Required action
In your copy, set down the entries exactly and exclude the pictures.

--------------------------------------------------

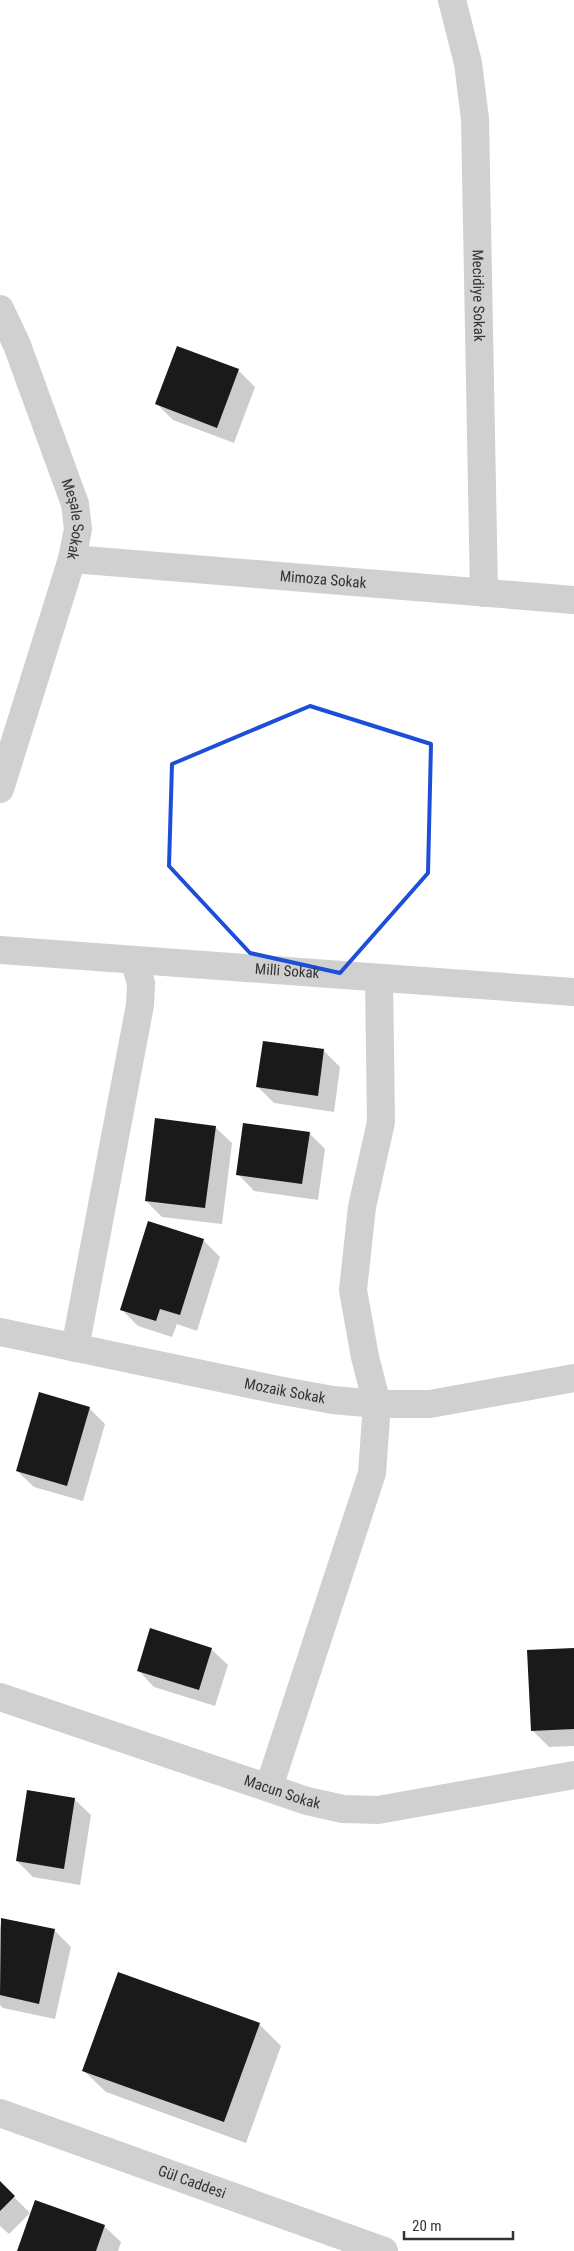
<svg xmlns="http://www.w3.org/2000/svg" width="574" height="2251" viewBox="0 0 574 2251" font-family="'Roboto Condensed',sans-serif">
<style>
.shadow{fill:#0003}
.building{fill:#1a1a1a}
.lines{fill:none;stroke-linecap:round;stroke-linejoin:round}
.minor{stroke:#d0d0d0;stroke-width:28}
.marked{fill:none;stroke:#1d4ed8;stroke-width:4;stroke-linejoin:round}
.labels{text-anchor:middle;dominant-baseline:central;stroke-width:5;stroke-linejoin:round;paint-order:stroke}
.street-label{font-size:15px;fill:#333;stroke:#fff}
</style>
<rect width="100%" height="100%" fill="#fff"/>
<path class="shadow" d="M 238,370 L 255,387 L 234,443 L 173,420 L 157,404 Z
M 324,1051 L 340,1067 L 334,1112 L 274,1103 L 258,1087 Z
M 215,1127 L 232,1143 L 222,1224 L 162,1217 L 146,1201 Z
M 309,1133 L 325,1149 L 318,1200 L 254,1191 L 238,1174 Z
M 203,1240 L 220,1257 L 197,1331 L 177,1324 L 172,1337 L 138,1326 L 122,1310 Z
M 89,1408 L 105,1424 L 83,1501 L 34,1487 L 17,1471 Z
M 211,1649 L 228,1665 L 215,1706 L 154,1687 L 138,1670 Z
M 574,1649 L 574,1746 L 549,1747 L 533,1731 Z
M 74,1799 L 91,1815 L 80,1885 L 33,1877 L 17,1861 Z
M 2,1919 L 54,1930 L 71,1947 L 55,2019 L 3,2008 L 0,2005 L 0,1928 Z
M 259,2024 L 281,2046 L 246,2143 L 106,2092 L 83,2070 Z
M 0,2183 L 30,2213 L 9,2234 L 0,2226 Z
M 104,2226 L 121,2242 L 118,2251 L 18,2251 Z"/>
<path class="building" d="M 177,346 L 239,369 L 217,428 L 155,404 Z
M 263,1041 L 324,1049 L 318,1096 L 256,1087 Z
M 155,1118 L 216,1126 L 205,1208 L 145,1201 Z
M 243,1123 L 310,1132 L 302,1184 L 236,1175 Z
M 148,1221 L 204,1239 L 180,1315 L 160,1309 L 156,1321 L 120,1310 Z
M 39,1392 L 90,1407 L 67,1486 L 16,1471 Z
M 150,1628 L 212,1648 L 199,1690 L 137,1671 Z
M 574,1648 L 574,1729 L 531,1731 L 527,1650 Z
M 27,1790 L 75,1798 L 64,1869 L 16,1861 Z
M 1,1918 L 55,1929 L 39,2004 L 0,1995 Z
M 118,1972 L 260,2023 L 224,2122 L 82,2071 Z
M 0,2181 L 15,2196 L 0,2211 Z
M 35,2200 L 105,2225 L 96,2251 L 17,2251 Z"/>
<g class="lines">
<g class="minor">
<path id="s1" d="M 452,0 L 468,63 L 475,119 L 484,593"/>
<path id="s2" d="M 0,309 L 17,345 L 75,504 L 78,529 L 72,559 L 0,789"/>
<path id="s3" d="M 72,559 L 574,600"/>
<path id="s4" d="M 0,950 L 574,992"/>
<path id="s5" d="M 0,1332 L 278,1390 L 333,1400 L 377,1404 L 430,1404 L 574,1378"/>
<path d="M 75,1348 L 140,1005 L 141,983 L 134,960"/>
<path id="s6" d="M 0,1697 L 307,1801 L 343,1809 L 378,1810 L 574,1775"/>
<path d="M 269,1787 L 372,1473 L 377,1404 L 365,1357 L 353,1290 L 362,1207 L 381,1122 L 379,978"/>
<path id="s7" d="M 0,2113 L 384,2251"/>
</g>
</g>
<path class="marked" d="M 310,706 L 431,744 L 428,873 L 340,973 L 250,953 L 169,866 L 172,764 Z"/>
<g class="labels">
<g class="street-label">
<text stroke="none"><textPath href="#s1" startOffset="298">Mecidiye Sokak</textPath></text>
<text stroke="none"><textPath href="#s2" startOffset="224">Meşale Sokak</textPath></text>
<text stroke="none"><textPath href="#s3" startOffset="252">Mimoza Sokak</textPath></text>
<text stroke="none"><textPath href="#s4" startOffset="288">Milli Sokak</textPath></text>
<text stroke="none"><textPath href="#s5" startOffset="291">Mozaik Sokak</textPath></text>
<text stroke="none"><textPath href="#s6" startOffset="298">Macun Sokak</textPath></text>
<text stroke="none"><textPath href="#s7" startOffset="204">Gül Caddesi</textPath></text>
</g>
</g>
<path d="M404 2231v8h109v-8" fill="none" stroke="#333333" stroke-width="2.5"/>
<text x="412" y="2231" font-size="15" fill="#333333" stroke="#ffffff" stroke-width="4" paint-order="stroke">20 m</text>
</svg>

--------------------------------------------------

Your response
<svg xmlns="http://www.w3.org/2000/svg" width="574" height="2251" viewBox="0 0 574 2251" font-family="'Roboto Condensed',sans-serif">
<style>
.shadow{fill:#0003}
.building{fill:#1a1a1a}
.lines{fill:none;stroke-linecap:round;stroke-linejoin:round}
.minor{stroke:#d0d0d0;stroke-width:28}
.marked{fill:none;stroke:#1d4ed8;stroke-width:4;stroke-linejoin:round}
.labels{text-anchor:middle;dominant-baseline:central;stroke-width:5;stroke-linejoin:round;paint-order:stroke}
.street-label{font-size:15px;fill:#333;stroke:#fff}
</style>
<rect width="100%" height="100%" fill="#fff"/>
<path class="shadow" d="M 238,370 L 255,387 L 234,443 L 173,420 L 157,404 Z
M 324,1051 L 340,1067 L 334,1112 L 274,1103 L 258,1087 Z
M 215,1127 L 232,1143 L 222,1224 L 162,1217 L 146,1201 Z
M 309,1133 L 325,1149 L 318,1200 L 254,1191 L 238,1174 Z
M 203,1240 L 220,1257 L 197,1331 L 177,1324 L 172,1337 L 138,1326 L 122,1310 Z
M 89,1408 L 105,1424 L 83,1501 L 34,1487 L 17,1471 Z
M 211,1649 L 228,1665 L 215,1706 L 154,1687 L 138,1670 Z
M 574,1649 L 574,1746 L 549,1747 L 533,1731 Z
M 74,1799 L 91,1815 L 80,1885 L 33,1877 L 17,1861 Z
M 2,1919 L 54,1930 L 71,1947 L 55,2019 L 3,2008 L 0,2005 L 0,1928 Z
M 259,2024 L 281,2046 L 246,2143 L 106,2092 L 83,2070 Z
M 0,2183 L 30,2213 L 9,2234 L 0,2226 Z
M 104,2226 L 121,2242 L 118,2251 L 18,2251 Z"/>
<path class="building" d="M 177,346 L 239,369 L 217,428 L 155,404 Z
M 263,1041 L 324,1049 L 318,1096 L 256,1087 Z
M 155,1118 L 216,1126 L 205,1208 L 145,1201 Z
M 243,1123 L 310,1132 L 302,1184 L 236,1175 Z
M 148,1221 L 204,1239 L 180,1315 L 160,1309 L 156,1321 L 120,1310 Z
M 39,1392 L 90,1407 L 67,1486 L 16,1471 Z
M 150,1628 L 212,1648 L 199,1690 L 137,1671 Z
M 574,1648 L 574,1729 L 531,1731 L 527,1650 Z
M 27,1790 L 75,1798 L 64,1869 L 16,1861 Z
M 1,1918 L 55,1929 L 39,2004 L 0,1995 Z
M 118,1972 L 260,2023 L 224,2122 L 82,2071 Z
M 0,2181 L 15,2196 L 0,2211 Z
M 35,2200 L 105,2225 L 96,2251 L 17,2251 Z"/>
<g class="lines">
<g class="minor">
<path id="s1" d="M 452,0 L 468,63 L 475,119 L 484,593"/>
<path id="s2" d="M 0,309 L 17,345 L 75,504 L 78,529 L 72,559 L 0,789"/>
<path id="s3" d="M 72,559 L 574,600"/>
<path id="s4" d="M 0,950 L 574,992"/>
<path id="s5" d="M 0,1332 L 278,1390 L 333,1400 L 377,1404 L 430,1404 L 574,1378"/>
<path d="M 75,1348 L 140,1005 L 141,983 L 134,960"/>
<path id="s6" d="M 0,1697 L 307,1801 L 343,1809 L 378,1810 L 574,1775"/>
<path d="M 269,1787 L 372,1473 L 377,1404 L 365,1357 L 353,1290 L 362,1207 L 381,1122 L 379,978"/>
<path id="s7" d="M 0,2113 L 384,2251"/>
</g>
</g>
<path class="marked" d="M 310,706 L 431,744 L 428,873 L 340,973 L 250,953 L 169,866 L 172,764 Z"/>
<g class="labels">
<g class="street-label">
<text stroke="none"><textPath href="#s1" startOffset="298">Mecidiye Sokak</textPath></text>
<text stroke="none"><textPath href="#s2" startOffset="224">Meşale Sokak</textPath></text>
<text stroke="none"><textPath href="#s3" startOffset="252">Mimoza Sokak</textPath></text>
<text stroke="none"><textPath href="#s4" startOffset="288">Milli Sokak</textPath></text>
<text stroke="none"><textPath href="#s5" startOffset="291">Mozaik Sokak</textPath></text>
<text stroke="none"><textPath href="#s6" startOffset="298">Macun Sokak</textPath></text>
<text stroke="none"><textPath href="#s7" startOffset="204">Gül Caddesi</textPath></text>
</g>
</g>
<path d="M404 2231v8h109v-8" fill="none" stroke="#333333" stroke-width="2.5"/>
<text x="412" y="2231" font-size="15" fill="#333333" stroke="#ffffff" stroke-width="4" paint-order="stroke">20 m</text>
</svg>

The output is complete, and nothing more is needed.